Roden 1/48 DH.9C Commercial

KIT #: 435
PRICE: $36.99 SRP
DECALS: One option
REVIEWER: Scott Van Aken


After the end of World War I, large numbers of aircraft were removed from armed service and scrapped, as the concept of a new world 'without wars and violence' entailed minimal levels of weaponry (including aircraft) in the victor countries. The Royal Air Force rid itself of a huge proportion of its inventory because in peace time conditions just to maintain and to operate this fleet was impossible.

During the same period the seeds of commercial aviation were germinating and a great future was foreseen for passenger carriers. All kinds of airplanes, mainly the former bombers, were rebuilt as transport and passenger planes. One such was the D.H.9 bomber which, while it had not won much glory for itself in combat, presented a sound basis for conversion for civilian use. And so the work was undertaken by deleting the various armament fixtures; the Scarff ring and machine guns, bomb bay and carriers and ammunition supply. This freed up space for the provision of seats for two and later three passengers, some being protected by a fuselage canopy from bad weather. The pilot as before was still in an open cockpit.

The first flights took place soon after the signing of the truce. Some planes of this type were bought by the new Dutch company KLM which in the future would be one of the leaders of the air industry. Other planes were delivered to various private companies in Great Britain.

During operation of the airplane problems arose from some construction defects, which were mainly connected with the change of the center of gravity as it was adapted for passenger carrying. To eliminate them, the biplane box was slightly rejigged and the pilot's position was moved, allowing an improvement of stability in flight.

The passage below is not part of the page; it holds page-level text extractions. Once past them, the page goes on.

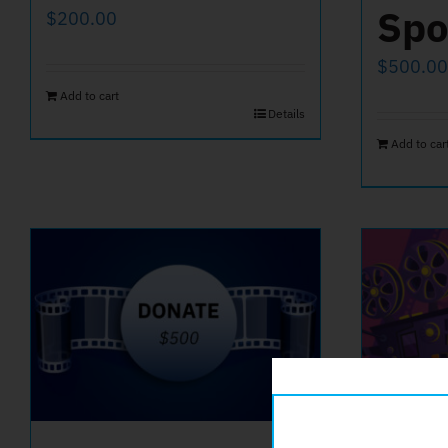
Spo
$
200.00
$
500.00
Add to cart
Details
Add to car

Many planes of this type were sent to the British E
mpire's dominions - Canada, Australia, and South Africa. They were used there for a long time, the last one only finally scrapped due to complete disrepair in the late 1920's. The intensity of their exploitation is shown by the fact that merely in the years 1922-1923 planes of this type flew in total more than 150,000 miles. The last planes of this type, by then unsuitable for passenger use but still used for some postal traffic, were retired in 1936.


I can see that Roden is going to be doing a full run of DH.9s in addition to their extensive DH.4 line. It makes sense to do both types as so much of the airframe is the same between the two aircraft. Though a rather simplistic way of stating things, one only has to provide those specific bits germane to the type being kitted.

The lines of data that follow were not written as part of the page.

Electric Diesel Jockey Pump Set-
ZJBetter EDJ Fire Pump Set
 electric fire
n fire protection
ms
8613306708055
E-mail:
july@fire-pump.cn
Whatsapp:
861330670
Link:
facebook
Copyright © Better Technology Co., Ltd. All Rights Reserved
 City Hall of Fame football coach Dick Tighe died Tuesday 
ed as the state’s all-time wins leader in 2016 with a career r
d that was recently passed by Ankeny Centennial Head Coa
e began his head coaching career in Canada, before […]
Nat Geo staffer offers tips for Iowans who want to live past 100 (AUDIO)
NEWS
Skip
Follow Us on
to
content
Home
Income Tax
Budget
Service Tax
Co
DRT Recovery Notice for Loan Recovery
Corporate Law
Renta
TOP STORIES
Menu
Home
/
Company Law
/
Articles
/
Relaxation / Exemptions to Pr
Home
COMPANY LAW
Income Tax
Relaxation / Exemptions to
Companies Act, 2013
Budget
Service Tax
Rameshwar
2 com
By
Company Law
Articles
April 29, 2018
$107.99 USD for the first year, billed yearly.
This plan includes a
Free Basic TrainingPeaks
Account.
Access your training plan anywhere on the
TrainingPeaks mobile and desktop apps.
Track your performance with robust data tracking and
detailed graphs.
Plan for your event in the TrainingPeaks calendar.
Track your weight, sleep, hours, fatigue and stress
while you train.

Well, Roden goes by the theory of 'include all the sprues that have the bits we need for this version' and that means a lot of spare parts. The civil version is a good one to kit as the type is interesting  and appeals to those who like something a bit different.

Like other Roden WWI aircraft, this one includes a full engine and exhaust stystem. The fuselage is built of three major pieces. There is the side sections that also include the lower fuselage. The upper fuselage is a major difference from other DH.9s. This is the one that includes the enclosed section for two passengers. No in-flight service with this one, just a pair of wicker seats. There are actually four seats with another open seat right behind the very front one. Usually the pilot flew from the second seat, and that is where the control stick and rudder pedals are located. The instrument panel fits into the upper fuselage section. For the windscreen and passenger windows, an acetate sheet is included.

These aircraft have separate wing and interplane struts so keeping everything level will be paramount to having a proper build. I am sure many will devise a jig of some sort. The exterior boarding ladder is included as are separate control surface bellcranks and the lower wing skids. The instructions provide a complete rigging guide that includes control surface rigging. It will make for a very busy, but very cool looking model.

Instructions are well drawn with Vallejo paint references. This one is basically an overall silver dope a operated by de Havilland Hire Service in 1922. The decal sheet is well printed and typical of the day, contains very large registration letters.


I have to say that I like this one. It is a bit quirky and quite a nice difference from the usual warplanes. It will take some skill to build and rig, but the end result will be quite impressive.